Towards a process-based understanding of context-dependent forms of symbioses

A symbiosis represents the physical association of individuals from different species, which may have positive, negative or no effects on the fitness of both partners resulting in e.g. mutualism, parasitism or commensalism. Such forms of symbiosis have been considered as fixed among distinct species pairs but recent evidence reveals that the form of symbiosis may change depending on the abiotic or biotic conditions (the context). The aim of SP2 is to gain novel and general insights into how the form of symbiosis depends on the densities, frequencies and traits of the symbiosis partners, and how the form of symbiosis influences the population and trait dynamics and the feedback between the form of symbiosis and trait and population dynamics.

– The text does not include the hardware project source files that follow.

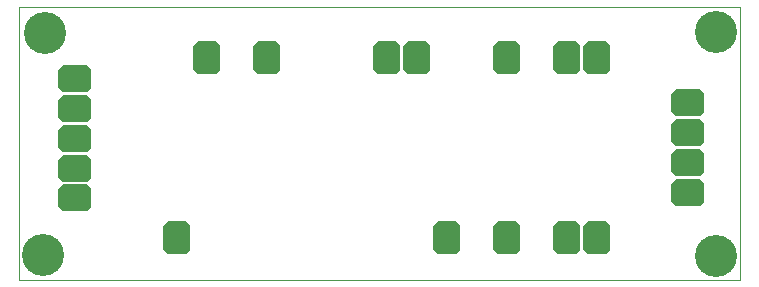
<source format=gbr>
G04 PROTEUS GERBER X2 FILE*
%TF.GenerationSoftware,Labcenter,Proteus,8.15-SP1-Build34318*%
%TF.CreationDate,2023-09-30T11:40:31+00:00*%
%TF.FileFunction,Soldermask,Bot*%
%TF.FilePolarity,Negative*%
%TF.Part,Single*%
%TF.SameCoordinates,{afa5550d-4e0f-4831-ab14-27b5fa56902b}*%
%FSLAX45Y45*%
%MOMM*%
G01*
%AMPPAD005*
4,1,8,
1.397000,-0.763800,
1.397000,0.763800,
1.017800,1.143000,
-1.017800,1.143000,
-1.397000,0.763800,
-1.397000,-0.763800,
-1.017800,-1.143000,
1.017800,-1.143000,
1.397000,-0.763800,
0*%
%TA.AperFunction,Material*%
%ADD15PPAD005*%
%AMPPAD006*
4,1,8,
0.763800,1.397000,
-0.763800,1.397000,
-1.143000,1.017800,
-1.143000,-1.017800,
-0.763800,-1.397000,
0.763800,-1.397000,
1.143000,-1.017800,
1.143000,1.017800,
0.763800,1.397000,
0*%
%TA.AperFunction,Material*%
%ADD16PPAD006*%
%TA.AperFunction,Material*%
%ADD17C,3.556000*%
%TA.AperFunction,Profile*%
%ADD14C,0.101600*%
%TD.AperFunction*%
D15*
X-315740Y+889160D03*
X-315740Y+1143160D03*
X-315740Y+1397160D03*
X-315740Y+1651160D03*
X-5500000Y+840000D03*
X-5500000Y+1090000D03*
X-5500000Y+1344000D03*
X-5500000Y+1598000D03*
X-5500000Y+1852000D03*
D16*
X-1079500Y+508000D03*
X-1333500Y+508000D03*
X-1841500Y+508000D03*
X-2349500Y+508000D03*
X-4635500Y+508000D03*
X-4381500Y+2032000D03*
X-3873500Y+2032000D03*
X-2857500Y+2032000D03*
X-2603500Y+2032000D03*
X-1841500Y+2032000D03*
X-1333500Y+2032000D03*
X-1079500Y+2032000D03*
D17*
X-80000Y+2250000D03*
X-5760000Y+2240000D03*
X-5770000Y+360000D03*
X-80000Y+350000D03*
D14*
X-5980000Y+153000D02*
X+130000Y+153000D01*
X+130000Y+2460500D01*
X-5980000Y+2460500D01*
X-5980000Y+153000D01*
M02*

</source>
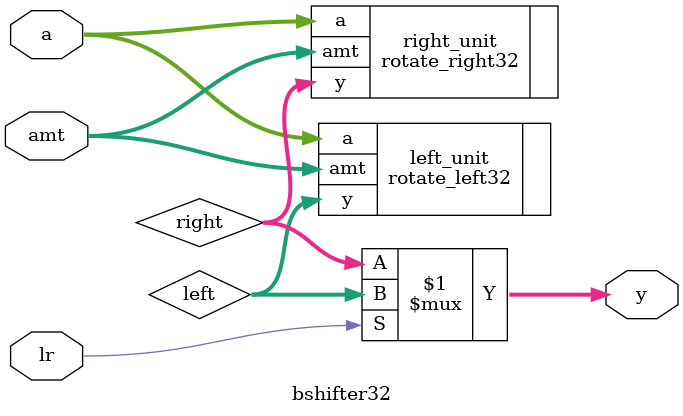
<source format=v>
`timescale 1ns / 1ps

module bshifter32(
    input [31:0] a,
    input [4:0] amt,
    input lr,
    output [31:0] y
    );

	wire [31:0] left, right;

	rotate_left32 left_unit(.a(a), .amt(amt), .y(left));
	rotate_right32 right_unit(.a(a), .amt(amt), .y(right));

	// 2-to-1 multiplexer
	assign y = lr ? left : right;

endmodule

</source>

This will contribute to general theory building in community ecology by integrating aspects of eco-evolutionary dynamics and food web theory into the framework of context-dependent symbiosis. Therefore, we will implement mathematical models that account for the essential features of the ciliate-algae symbioses experimentally studied in SP1 and SP4. More specifically, we want to develop and analyse a basic food web model to reveal general processes underlying context-dependent changes in the strength and form of a symbiosis under different environmental conditions (light, nutrients, bacteria) (WP1). We will extend this basic food web model to allow individual organisms, in particular the host and the algal endosymbiont, to adjust their functional properties to changing conditions and to determine the effect of this flexibility on population dynamics and the form of symbiosis (WP2). Furthermore, we want to extend the basic food web model to incorporate (1) an additional grazer, which implies a kind of protective symbiosis and may be tested experimentally, (2) a top predator feeding on ciliates but not on free-living algae enhancing the mortality and thus the costs of endosymbionts, and/or (3) another competing free-living alga that may reduce the benefits of the host from endosymbiosis.